§ Assignment: When you retype the records that follow, keep each word as it is and drop any pictures.
---------- Data under study
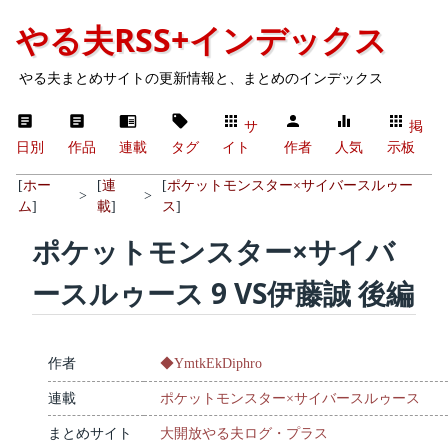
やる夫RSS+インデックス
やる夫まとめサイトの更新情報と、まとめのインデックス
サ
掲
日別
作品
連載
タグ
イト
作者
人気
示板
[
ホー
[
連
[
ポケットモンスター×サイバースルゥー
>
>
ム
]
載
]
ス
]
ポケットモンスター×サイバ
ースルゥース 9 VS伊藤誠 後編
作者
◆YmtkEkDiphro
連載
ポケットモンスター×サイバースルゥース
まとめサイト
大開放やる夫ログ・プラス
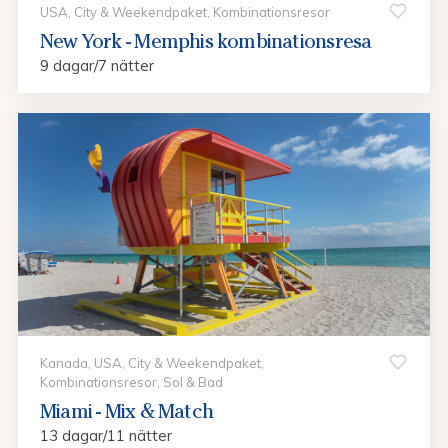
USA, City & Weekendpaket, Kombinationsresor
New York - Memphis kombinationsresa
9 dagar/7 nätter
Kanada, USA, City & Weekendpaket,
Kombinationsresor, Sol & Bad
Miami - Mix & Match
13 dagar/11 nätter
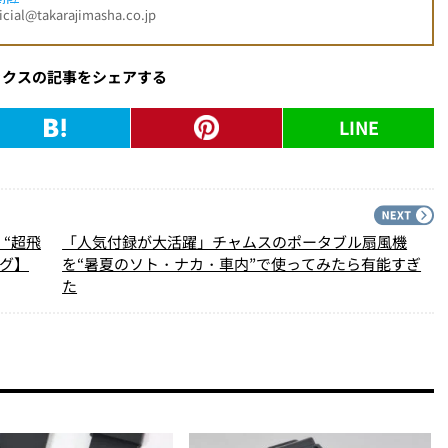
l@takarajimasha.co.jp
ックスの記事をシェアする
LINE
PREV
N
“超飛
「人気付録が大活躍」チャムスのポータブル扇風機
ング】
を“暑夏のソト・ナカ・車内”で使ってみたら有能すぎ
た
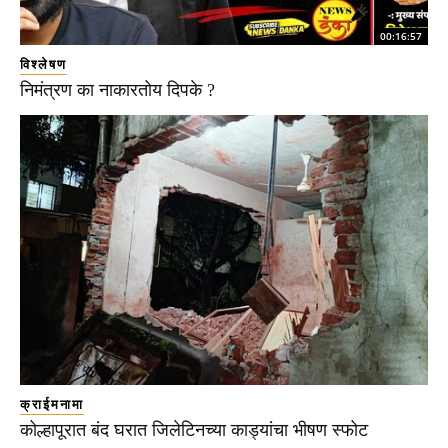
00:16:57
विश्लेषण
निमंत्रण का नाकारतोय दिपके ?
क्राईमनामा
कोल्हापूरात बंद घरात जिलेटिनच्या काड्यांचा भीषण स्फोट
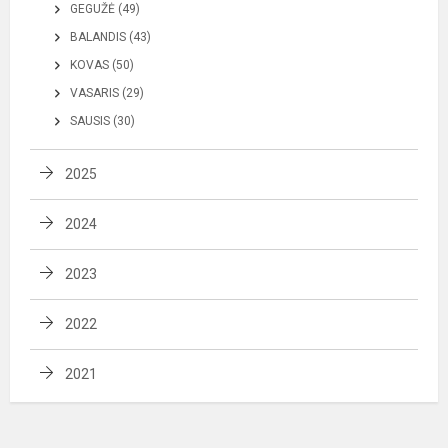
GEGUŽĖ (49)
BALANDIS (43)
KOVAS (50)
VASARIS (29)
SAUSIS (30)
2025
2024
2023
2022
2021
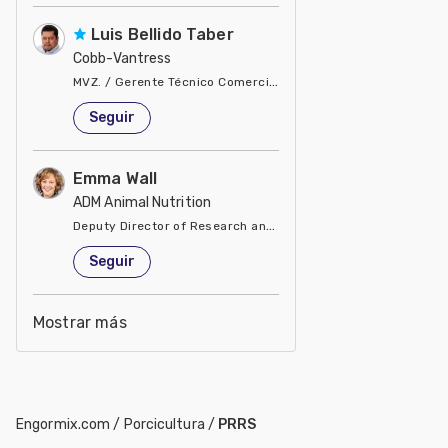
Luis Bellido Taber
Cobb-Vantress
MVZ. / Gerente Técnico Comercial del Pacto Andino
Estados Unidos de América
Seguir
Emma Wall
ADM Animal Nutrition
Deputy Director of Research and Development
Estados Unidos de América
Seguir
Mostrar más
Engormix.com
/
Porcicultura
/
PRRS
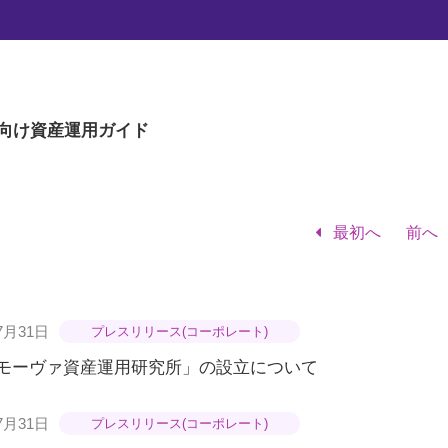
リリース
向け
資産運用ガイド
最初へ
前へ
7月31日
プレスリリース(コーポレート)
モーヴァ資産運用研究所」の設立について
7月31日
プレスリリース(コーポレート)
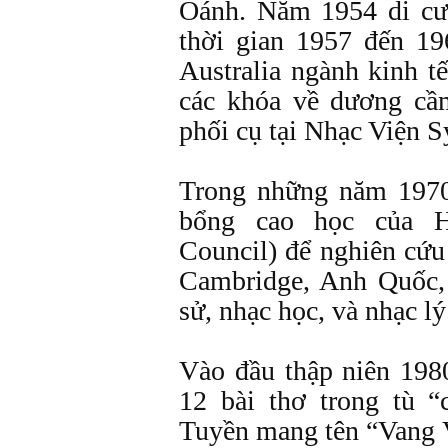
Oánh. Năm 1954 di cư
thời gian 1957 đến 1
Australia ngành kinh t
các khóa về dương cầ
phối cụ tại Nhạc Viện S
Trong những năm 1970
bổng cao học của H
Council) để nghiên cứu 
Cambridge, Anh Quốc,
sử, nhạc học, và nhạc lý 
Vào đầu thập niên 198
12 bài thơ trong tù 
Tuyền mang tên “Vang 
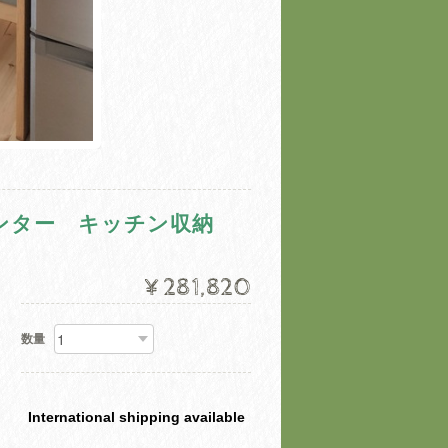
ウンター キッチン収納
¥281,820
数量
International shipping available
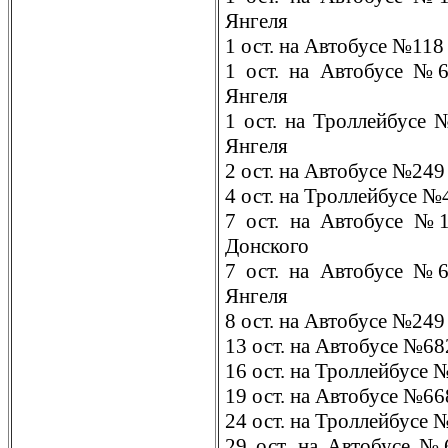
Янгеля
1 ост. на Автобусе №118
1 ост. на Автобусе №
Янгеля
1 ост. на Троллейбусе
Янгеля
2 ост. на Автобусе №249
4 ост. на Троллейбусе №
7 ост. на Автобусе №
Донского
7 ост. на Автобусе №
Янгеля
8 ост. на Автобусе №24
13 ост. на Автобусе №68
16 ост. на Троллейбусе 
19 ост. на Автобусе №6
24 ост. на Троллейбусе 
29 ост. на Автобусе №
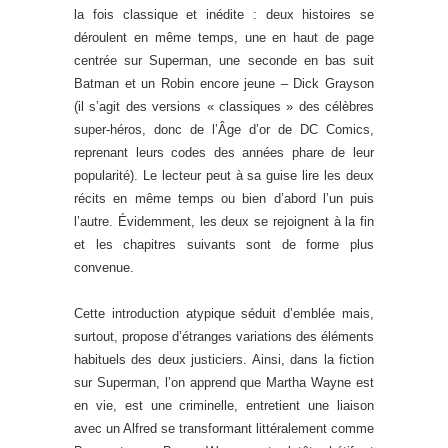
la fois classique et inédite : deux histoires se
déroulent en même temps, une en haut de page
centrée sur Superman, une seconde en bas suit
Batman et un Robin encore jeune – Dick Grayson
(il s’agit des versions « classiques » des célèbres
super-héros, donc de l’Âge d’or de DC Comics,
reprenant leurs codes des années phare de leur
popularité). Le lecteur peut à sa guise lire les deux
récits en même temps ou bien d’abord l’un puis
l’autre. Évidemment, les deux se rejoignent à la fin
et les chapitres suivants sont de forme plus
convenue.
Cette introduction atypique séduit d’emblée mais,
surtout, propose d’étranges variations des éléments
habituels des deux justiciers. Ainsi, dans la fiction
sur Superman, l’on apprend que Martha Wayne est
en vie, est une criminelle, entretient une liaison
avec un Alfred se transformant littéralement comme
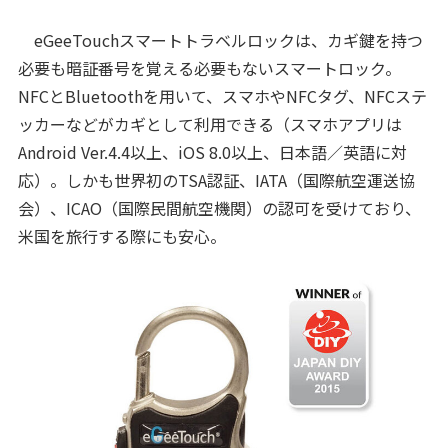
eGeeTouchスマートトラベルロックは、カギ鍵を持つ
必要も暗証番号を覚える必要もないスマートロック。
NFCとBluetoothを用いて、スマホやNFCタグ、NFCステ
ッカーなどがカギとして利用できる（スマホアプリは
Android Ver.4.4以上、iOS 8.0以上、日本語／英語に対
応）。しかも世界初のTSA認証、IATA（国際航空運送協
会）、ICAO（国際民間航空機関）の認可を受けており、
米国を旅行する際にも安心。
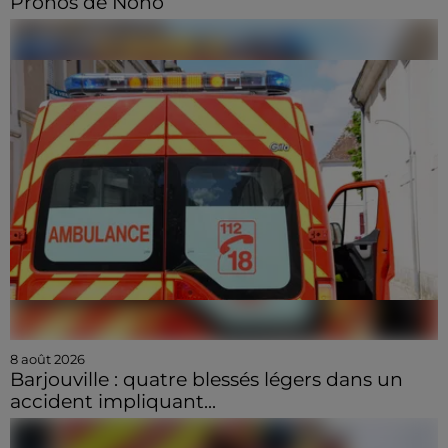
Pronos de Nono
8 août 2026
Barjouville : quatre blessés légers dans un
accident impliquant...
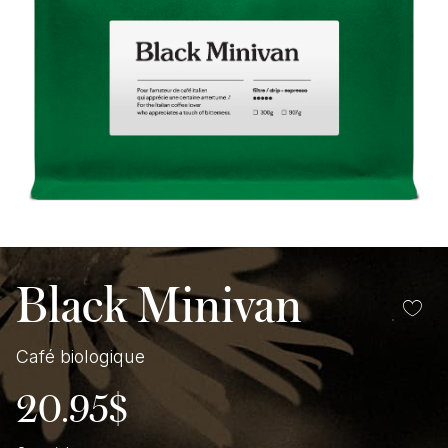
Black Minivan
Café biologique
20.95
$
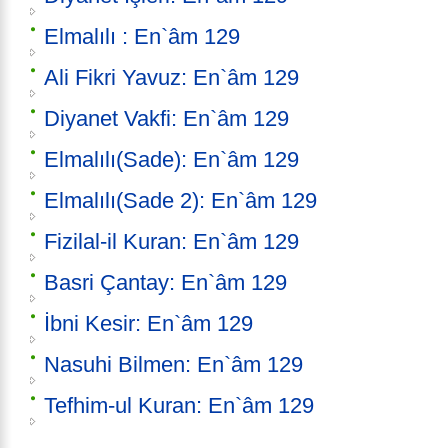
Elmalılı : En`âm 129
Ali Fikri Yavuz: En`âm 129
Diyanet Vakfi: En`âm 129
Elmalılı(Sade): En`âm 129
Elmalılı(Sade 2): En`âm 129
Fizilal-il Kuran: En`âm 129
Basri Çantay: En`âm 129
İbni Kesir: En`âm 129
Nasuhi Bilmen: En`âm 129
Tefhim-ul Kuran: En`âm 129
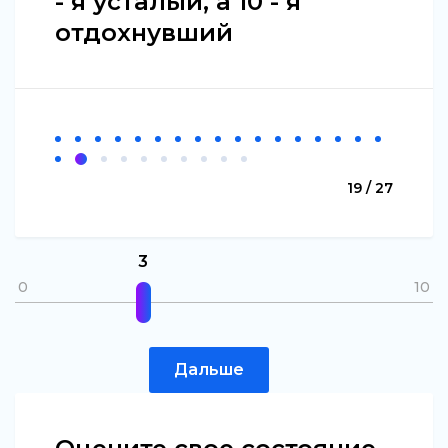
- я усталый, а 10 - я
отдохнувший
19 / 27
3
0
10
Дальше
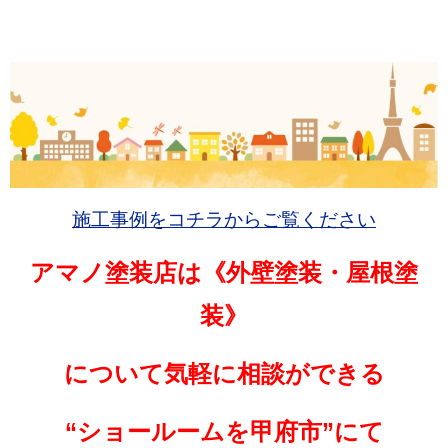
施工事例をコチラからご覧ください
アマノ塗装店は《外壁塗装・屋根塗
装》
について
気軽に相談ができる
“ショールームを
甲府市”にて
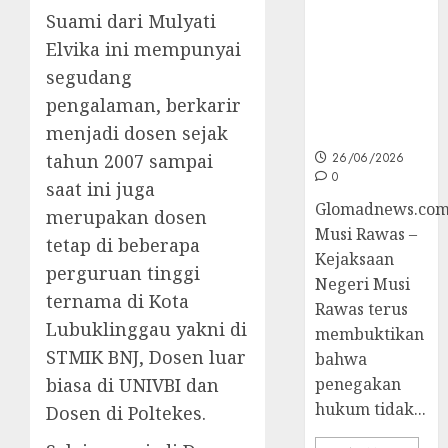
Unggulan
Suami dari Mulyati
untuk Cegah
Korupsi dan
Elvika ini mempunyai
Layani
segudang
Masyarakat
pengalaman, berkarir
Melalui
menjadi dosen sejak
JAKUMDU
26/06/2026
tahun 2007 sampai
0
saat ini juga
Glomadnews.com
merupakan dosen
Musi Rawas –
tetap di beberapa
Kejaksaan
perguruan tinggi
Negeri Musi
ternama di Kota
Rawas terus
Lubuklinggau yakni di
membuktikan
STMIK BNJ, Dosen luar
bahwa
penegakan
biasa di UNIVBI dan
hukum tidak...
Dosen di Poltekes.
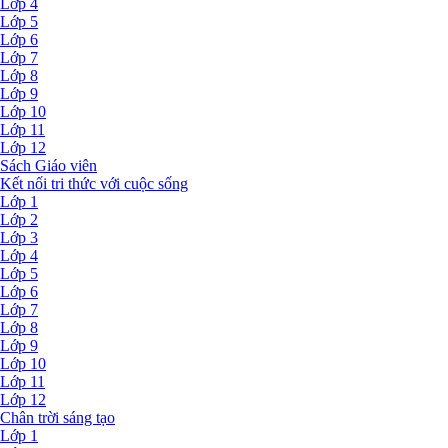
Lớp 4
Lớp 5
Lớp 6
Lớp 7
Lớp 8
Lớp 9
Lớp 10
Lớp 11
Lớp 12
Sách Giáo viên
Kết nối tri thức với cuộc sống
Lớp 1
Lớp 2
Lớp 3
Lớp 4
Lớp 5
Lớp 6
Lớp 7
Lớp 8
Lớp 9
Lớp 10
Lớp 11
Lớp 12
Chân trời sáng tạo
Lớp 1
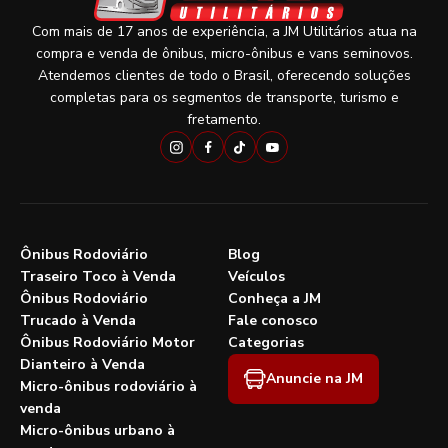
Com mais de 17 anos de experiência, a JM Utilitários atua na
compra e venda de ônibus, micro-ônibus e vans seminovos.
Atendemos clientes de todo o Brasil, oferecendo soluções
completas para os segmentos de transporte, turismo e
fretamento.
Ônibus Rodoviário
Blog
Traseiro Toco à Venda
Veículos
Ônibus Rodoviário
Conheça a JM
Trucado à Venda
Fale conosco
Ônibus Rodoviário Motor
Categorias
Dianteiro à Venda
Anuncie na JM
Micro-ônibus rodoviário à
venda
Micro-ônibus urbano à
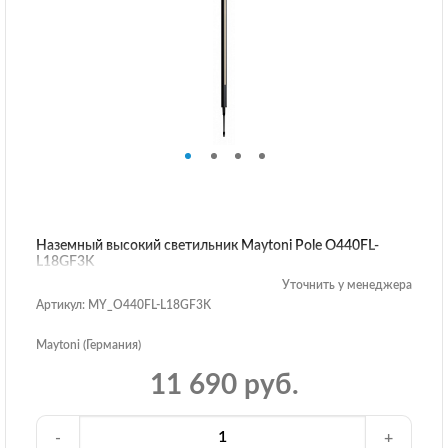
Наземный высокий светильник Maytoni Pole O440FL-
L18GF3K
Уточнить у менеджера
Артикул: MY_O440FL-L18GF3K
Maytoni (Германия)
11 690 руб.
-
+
--------------------
§ Exercise response:
やる夫RSS+インデックス
やる夫まとめサイトの更新情報と、まとめのインデックス
サ
掲
日別
作品
連載
タグ
イト
作者
人気
示板
[
ホー
[
連
[
ポケットモンスター×サイバースルゥー
>
>
ム
]
載
]
ス
]
ポケットモンスター×サイバ
ースルゥース 9 VS伊藤誠 後編
作者
◆YmtkEkDiphro
連載
ポケットモンスター×サイバースルゥース
まとめサイト
大開放やる夫ログ・プラス
USA, City & Weekendpaket, Kombinationsresor
New York - Memphis kombinationsresa
9 dagar/7 nätter
Kanada, USA, City & Weekendpaket,
Kombinationsresor, Sol & Bad
Miami - Mix & Match
13 dagar/11 nätter
l@takarajimasha.co.jp
ックスの記事をシェアする
LINE
PREV
N
“超飛
「人気付録が大活躍」チャムスのポータブル扇風機
ング】
を“暑夏のソト・ナカ・車内”で使ってみたら有能すぎ
た
00:16:57
विश्लेषण
निमंत्रण का नाकारतोय दिपके ?
क्राईमनामा
कोल्हापूरात बंद घरात जिलेटिनच्या काड्यांचा भीषण स्फोट
GEGUŽĖ (49)
BALANDIS (43)
KOVAS (50)
VASARIS (29)
SAUSIS (30)
2025
2024
2023
2022
2021
Luis Bellido Taber
Cobb-Vantress
MVZ. / Gerente Técnico Comercial del Pacto Andino
Estados Unidos de América
Seguir
Emma Wall
ADM Animal Nutrition
Deputy Director of Research and Development
Estados Unidos de América
Seguir
Mostrar más
Engormix.com
/
Porcicultura
/
PRRS
リリース
向け
資産運用ガイド
最初へ
前へ
7月31日
プレスリリース(コーポレート)
モーヴァ資産運用研究所」の設立について
7月31日
プレスリリース(コーポレート)
Oánh. Năm 1954 di cư
thời gian 1957 đến 1
Australia ngành kinh t
các khóa về dương cầ
phối cụ tại Nhạc Viện S
Trong những năm 1970
bổng cao học của H
Council) để nghiên cứu 
Cambridge, Anh Quốc,
sử, nhạc học, và nhạc lý 
Vào đầu thập niên 198
12 bài thơ trong tù 
Tuyền mang tên “Vang 
ウンター キッチン収納
¥281,820
数量
International shipping available
Янгеля
1 ост. на Автобусе №118
1 ост. на Автобусе №
Янгеля
1 ост. на Троллейбусе
Янгеля
2 ост. на Автобусе №249
4 ост. на Троллейбусе №
7 ост. на Автобусе №
Донского
7 ост. на Автобусе №
Янгеля
8 ост. на Автобусе №24
13 ост. на Автобусе №68
16 ост. на Троллейбусе 
19 ост. на Автобусе №6
24 ост. на Троллейбусе 
29 ост. на Автобусе №
la fois classique et inédite : deux histoires se
déroulent en même temps, une en haut de page
centrée sur Superman, une seconde en bas suit
Batman et un Robin encore jeune – Dick Grayson
(il s’agit des versions « classiques » des célèbres
super-héros, donc de l’Âge d’or de DC Comics,
reprenant leurs codes des années phare de leur
popularité). Le lecteur peut à sa guise lire les deux
récits en même temps ou bien d’abord l’un puis
l’autre. Évidemment, les deux se rejoignent à la fin
et les chapitres suivants sont de forme plus
convenue.
Cette introduction atypique séduit d’emblée mais,
surtout, propose d’étranges variations des éléments
habituels des deux justiciers. Ainsi, dans la fiction
sur Superman, l’on apprend que Martha Wayne est
en vie, est une criminelle, entretient une liaison
avec un Alfred se transformant littéralement comme
eGeeTouchスマートトラベルロックは、カギ鍵を持つ
必要も暗証番号を覚える必要もないスマートロック。
NFCとBluetoothを用いて、スマホやNFCタグ、NFCステ
ッカーなどがカギとして利用できる（スマホアプリは
Android Ver.4.4以上、iOS 8.0以上、日本語／英語に対
応）。しかも世界初のTSA認証、IATA（国際航空運送協
会）、ICAO（国際民間航空機関）の認可を受けており、
米国を旅行する際にも安心。
Pronos de Nono
8 août 2026
Barjouville : quatre blessés légers dans un
accident impliquant...
Black Minivan
Café biologique
20.95
$
Elmalılı : En`âm 129
Ali Fikri Yavuz: En`âm 129
Diyanet Vakfi: En`âm 129
Elmalılı(Sade): En`âm 129
Elmalılı(Sade 2): En`âm 129
Fizilal-il Kuran: En`âm 129
Basri Çantay: En`âm 129
İbni Kesir: En`âm 129
Nasuhi Bilmen: En`âm 129
Tefhim-ul Kuran: En`âm 129
- я усталый, а 10 - я
отдохнувший
19 / 27
3
0
10
Дальше
施工事例をコチラからご覧ください
アマノ塗装店は《外壁塗装・屋根塗
装》
について
気軽に相談ができる
“ショールームを
甲府市”にて
Unggulan
Suami dari Mulyati
untuk Cegah
Korupsi dan
Elvika ini mempunyai
Layani
segudang
Masyarakat
pengalaman, berkarir
Melalui
menjadi dosen sejak
JAKUMDU
26/06/2026
tahun 2007 sampai
0
saat ini juga
Glomadnews.com
merupakan dosen
Musi Rawas –
tetap di beberapa
Kejaksaan
perguruan tinggi
Negeri Musi
ternama di Kota
Rawas terus
Lubuklinggau yakni di
membuktikan
STMIK BNJ, Dosen luar
bahwa
penegakan
biasa di UNIVBI dan
hukum tidak...
Dosen di Poltekes.
Lớp 4
Lớp 5
Lớp 6
Lớp 7
Lớp 8
Lớp 9
Lớp 10
Lớp 11
Lớp 12
Sách Giáo viên
Kết nối tri thức với cuộc sống
Lớp 1
Lớp 2
Lớp 3
Lớp 4
Lớp 5
Lớp 6
Lớp 7
Lớp 8
Lớp 9
Lớp 10
Lớp 11
Lớp 12
Chân trời sáng tạo
Lớp 1
Com mais de 17 anos de experiência, a JM Utilitários atua na
compra e venda de ônibus, micro-ônibus e vans seminovos.
Atendemos clientes de todo o Brasil, oferecendo soluções
completas para os segmentos de transporte, turismo e
fretamento.
Ônibus Rodoviário
Blog
Traseiro Toco à Venda
Veículos
Ônibus Rodoviário
Conheça a JM
Trucado à Venda
Fale conosco
Ônibus Rodoviário Motor
Categorias
Dianteiro à Venda
Anuncie na JM
Micro-ônibus rodoviário à
venda
Micro-ônibus urbano à
Наземный высокий светильник Maytoni Pole O440FL-
L18GF3K
Уточнить у менеджера
Артикул: MY_O440FL-L18GF3K
Maytoni (Германия)
11 690 руб.
-
+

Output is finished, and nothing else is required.